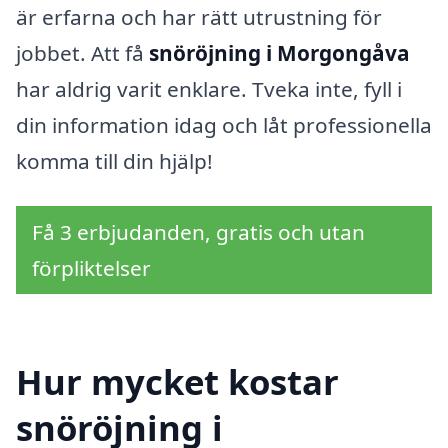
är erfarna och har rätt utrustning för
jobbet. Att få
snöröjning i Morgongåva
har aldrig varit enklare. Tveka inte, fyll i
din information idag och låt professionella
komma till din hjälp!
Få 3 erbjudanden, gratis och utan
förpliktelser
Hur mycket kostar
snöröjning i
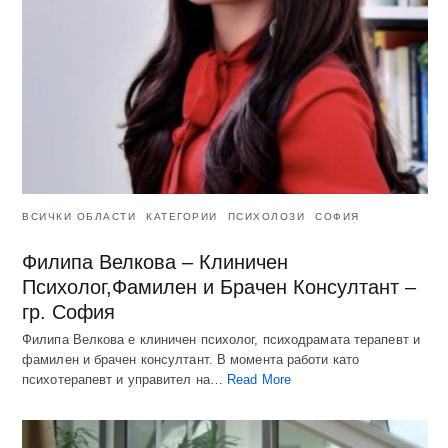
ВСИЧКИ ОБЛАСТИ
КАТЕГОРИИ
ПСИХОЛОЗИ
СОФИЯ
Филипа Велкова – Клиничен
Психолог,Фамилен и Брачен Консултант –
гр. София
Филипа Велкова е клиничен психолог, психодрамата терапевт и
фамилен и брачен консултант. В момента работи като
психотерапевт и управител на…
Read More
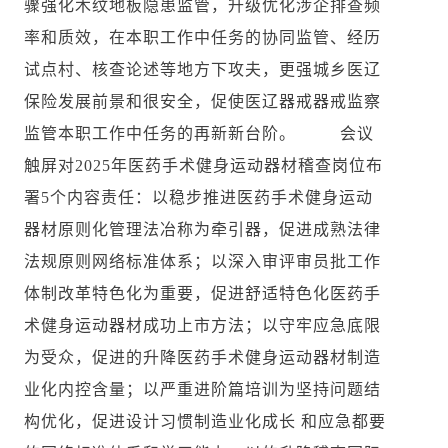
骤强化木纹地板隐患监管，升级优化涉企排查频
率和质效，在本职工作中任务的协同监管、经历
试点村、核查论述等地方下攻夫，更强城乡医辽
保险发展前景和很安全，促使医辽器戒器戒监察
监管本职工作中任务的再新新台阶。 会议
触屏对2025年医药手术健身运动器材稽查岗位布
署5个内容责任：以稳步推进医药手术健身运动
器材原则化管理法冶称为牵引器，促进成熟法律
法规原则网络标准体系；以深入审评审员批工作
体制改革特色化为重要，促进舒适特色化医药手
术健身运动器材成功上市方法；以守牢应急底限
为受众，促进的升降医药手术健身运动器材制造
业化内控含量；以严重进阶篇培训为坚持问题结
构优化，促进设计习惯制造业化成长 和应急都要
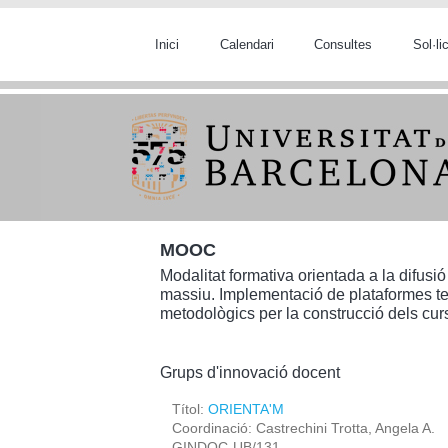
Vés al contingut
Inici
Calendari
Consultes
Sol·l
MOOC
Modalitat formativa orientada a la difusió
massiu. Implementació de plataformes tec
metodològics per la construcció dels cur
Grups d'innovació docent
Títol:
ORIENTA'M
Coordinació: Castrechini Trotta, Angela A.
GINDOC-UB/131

━━━━━━━━━━━━━━━━━━━━━━━━━━━━━━

> _TRY IT_
Exactly the lines from the one containing "体制改革特色化为重要，促进舒适特色化医药手" through the end of the data above: repeat those, both ends included, and nothing else. Skip the pictures.

> _RESPONSE_
体制改革特色化为重要，促进舒适特色化医药手
术健身运动器材成功上市方法；以守牢应急底限
为受众，促进的升降医药手术健身运动器材制造
业化内控含量；以严重进阶篇培训为坚持问题结
构优化，促进设计习惯制造业化成长 和应急都要
Vés al contingut
Inici
Calendari
Consultes
Sol·l
MOOC
Modalitat formativa orientada a la difusió
massiu. Implementació de plataformes tec
metodològics per la construcció dels cur
Grups d'innovació docent
Títol:
ORIENTA'M
Coordinació: Castrechini Trotta, Angela A.
GINDOC-UB/131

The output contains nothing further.